◆ Problem to work on:
Leaving all pictures aside, copy exactly the lines from the start of the listing below through the line that contains "middle tip: (895, 322)", and only those lines.

◆ Data provided:
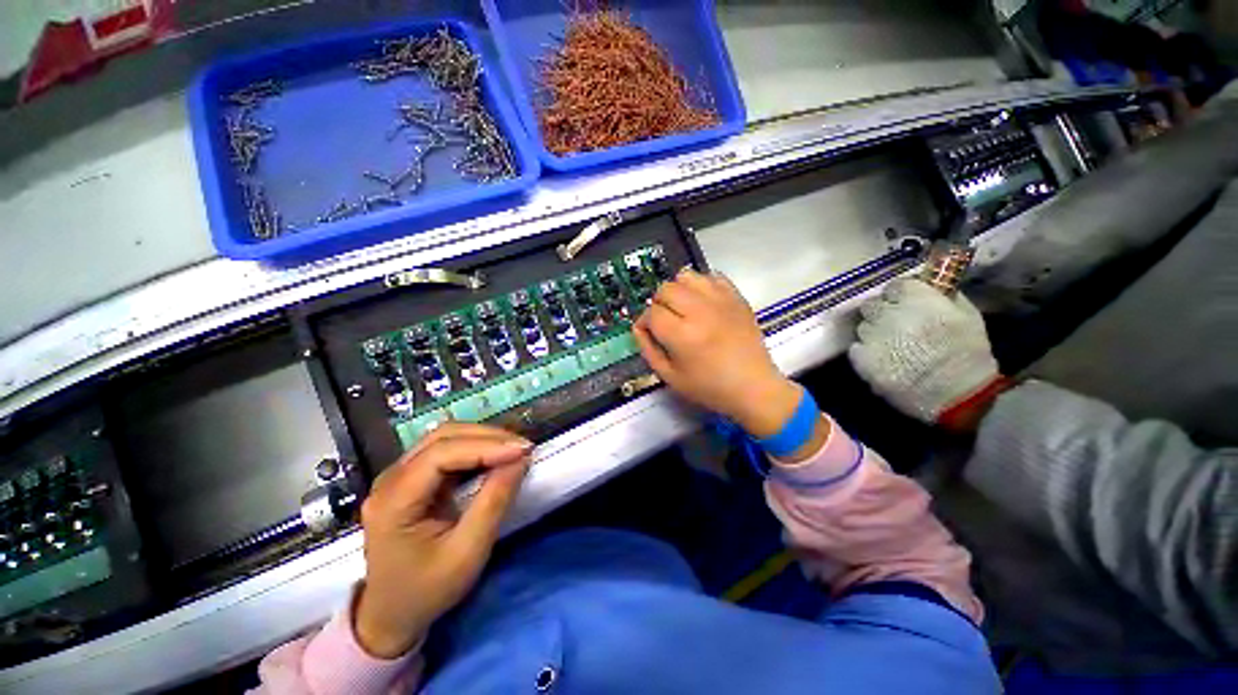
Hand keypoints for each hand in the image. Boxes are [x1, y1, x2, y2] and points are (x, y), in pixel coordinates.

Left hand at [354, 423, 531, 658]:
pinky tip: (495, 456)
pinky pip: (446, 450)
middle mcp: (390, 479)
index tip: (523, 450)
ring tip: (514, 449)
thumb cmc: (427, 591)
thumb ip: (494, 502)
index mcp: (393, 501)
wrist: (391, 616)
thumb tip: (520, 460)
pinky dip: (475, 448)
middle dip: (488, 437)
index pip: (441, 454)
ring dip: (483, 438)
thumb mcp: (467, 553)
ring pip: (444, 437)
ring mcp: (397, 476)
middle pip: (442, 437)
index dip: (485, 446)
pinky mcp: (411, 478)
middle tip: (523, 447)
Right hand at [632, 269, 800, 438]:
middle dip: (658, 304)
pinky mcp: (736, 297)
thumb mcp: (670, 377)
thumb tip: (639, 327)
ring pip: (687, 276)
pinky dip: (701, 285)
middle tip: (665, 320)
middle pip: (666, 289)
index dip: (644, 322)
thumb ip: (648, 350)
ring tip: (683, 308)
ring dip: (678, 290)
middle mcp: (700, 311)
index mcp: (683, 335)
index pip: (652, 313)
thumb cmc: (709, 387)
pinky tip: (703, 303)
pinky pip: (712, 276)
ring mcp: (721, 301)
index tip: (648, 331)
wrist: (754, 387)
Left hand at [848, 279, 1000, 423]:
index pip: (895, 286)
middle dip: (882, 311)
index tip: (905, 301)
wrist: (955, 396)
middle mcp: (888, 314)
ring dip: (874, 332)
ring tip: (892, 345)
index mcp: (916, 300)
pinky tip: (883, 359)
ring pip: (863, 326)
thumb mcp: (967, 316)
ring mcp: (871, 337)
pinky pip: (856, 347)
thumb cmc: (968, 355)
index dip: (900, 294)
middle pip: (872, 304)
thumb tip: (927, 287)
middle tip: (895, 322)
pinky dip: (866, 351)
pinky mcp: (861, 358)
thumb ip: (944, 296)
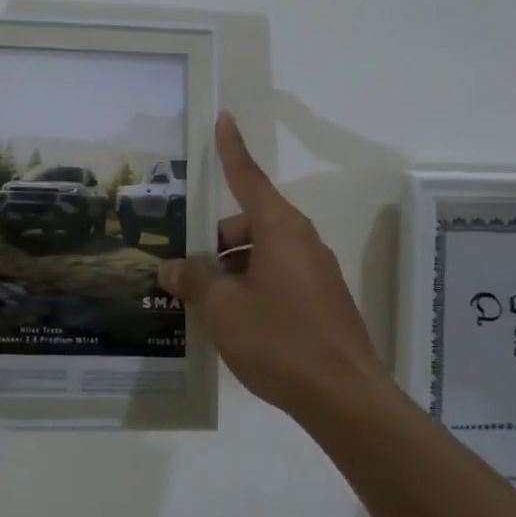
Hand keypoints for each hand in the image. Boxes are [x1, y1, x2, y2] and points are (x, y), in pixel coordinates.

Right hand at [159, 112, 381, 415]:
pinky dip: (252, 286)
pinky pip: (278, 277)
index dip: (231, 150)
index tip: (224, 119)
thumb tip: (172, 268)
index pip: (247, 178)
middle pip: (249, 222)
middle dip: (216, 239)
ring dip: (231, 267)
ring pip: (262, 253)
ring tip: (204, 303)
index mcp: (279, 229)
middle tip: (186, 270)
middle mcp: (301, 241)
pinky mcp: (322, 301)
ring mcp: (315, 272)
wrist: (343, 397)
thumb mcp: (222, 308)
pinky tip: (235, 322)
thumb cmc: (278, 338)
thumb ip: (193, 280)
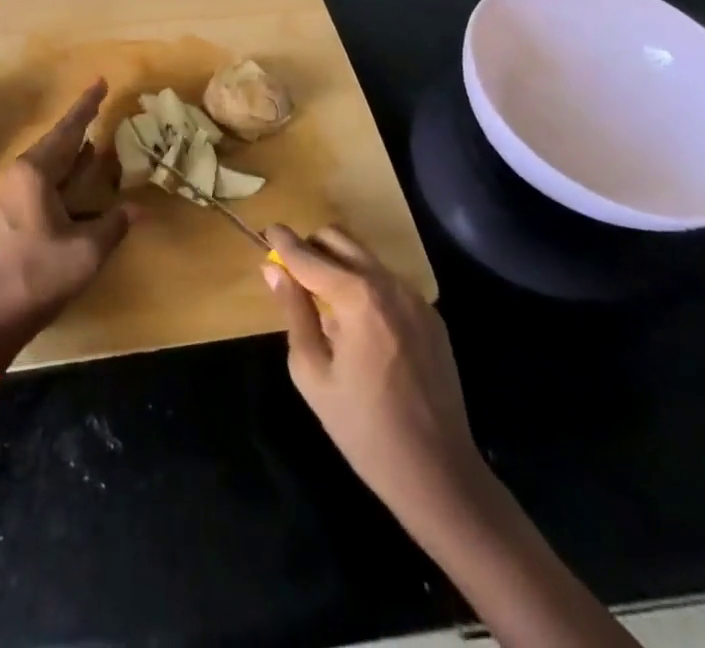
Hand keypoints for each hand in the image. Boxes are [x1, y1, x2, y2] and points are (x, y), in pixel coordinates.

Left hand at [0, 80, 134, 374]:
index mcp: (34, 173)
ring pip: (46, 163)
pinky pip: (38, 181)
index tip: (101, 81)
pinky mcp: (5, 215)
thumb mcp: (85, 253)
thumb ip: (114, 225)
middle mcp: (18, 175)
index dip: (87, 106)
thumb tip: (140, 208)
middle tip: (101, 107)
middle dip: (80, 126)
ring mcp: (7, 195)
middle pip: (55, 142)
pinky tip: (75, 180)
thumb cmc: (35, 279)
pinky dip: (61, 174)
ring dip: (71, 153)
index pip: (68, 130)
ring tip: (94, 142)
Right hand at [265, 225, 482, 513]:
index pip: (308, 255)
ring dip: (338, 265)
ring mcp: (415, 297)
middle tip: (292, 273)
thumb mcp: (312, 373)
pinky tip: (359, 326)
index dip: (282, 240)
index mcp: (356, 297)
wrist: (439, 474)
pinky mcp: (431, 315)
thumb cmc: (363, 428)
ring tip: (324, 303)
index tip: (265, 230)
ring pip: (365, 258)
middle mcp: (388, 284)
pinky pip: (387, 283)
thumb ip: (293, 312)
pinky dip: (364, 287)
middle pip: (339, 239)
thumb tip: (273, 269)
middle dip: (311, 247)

◆ Exercise answer:
Hand keypoints for each hand in the image. Boxes are [x1, y1, x2, y2] and points are (x, y), in pixel coordinates.

Left hand at [354, 423, 531, 658]:
pinky tip: (495, 456)
pinky pip: (446, 450)
middle mcp: (390, 479)
index tip: (523, 450)
ring tip: (514, 449)
thumb cmc: (427, 591)
thumb ip: (494, 502)
index mcp: (393, 501)
wrist: (391, 616)
thumb tip: (520, 460)
pinky dip: (475, 448)
middle dip: (488, 437)
index pip: (441, 454)
ring dip: (483, 438)
thumb mcp: (467, 553)
ring pip: (444, 437)
ring mcp: (397, 476)
middle pip: (442, 437)
index dip: (485, 446)
pinky mcp: (411, 478)
middle tip: (523, 447)
Right hand at [632, 269, 800, 438]:
middle dip: (658, 304)
pinky mcp: (736, 297)
thumb mcp: (670, 377)
thumb tip: (639, 327)
ring pip: (687, 276)
pinky dip: (701, 285)
middle tip: (665, 320)
middle pip: (666, 289)
index dip: (644, 322)
thumb ip: (648, 350)
ring tip: (683, 308)
ring dip: (678, 290)
middle mcp: (700, 311)
index mcp: (683, 335)
index pip: (652, 313)
thumb cmc: (709, 387)
pinky tip: (703, 303)
pinky pip: (712, 276)
ring mcp: (721, 301)
index tip: (648, 331)
wrist: (754, 387)
Left hand at [848, 279, 1000, 423]:
index pip: (895, 286)
middle dip: (882, 311)
index tip: (905, 301)
wrist: (955, 396)
middle mcp: (888, 314)
ring dip: (874, 332)
ring tip: (892, 345)
index mcp: (916, 300)
pinky tip: (883, 359)
ring pip: (863, 326)
thumb mcp: (967, 316)
ring mcp: (871, 337)
pinky pip: (856, 347)
thumb cmc: (968, 355)
index dip: (900, 294)
middle pip: (872, 304)
thumb tip: (927, 287)
middle tip: (895, 322)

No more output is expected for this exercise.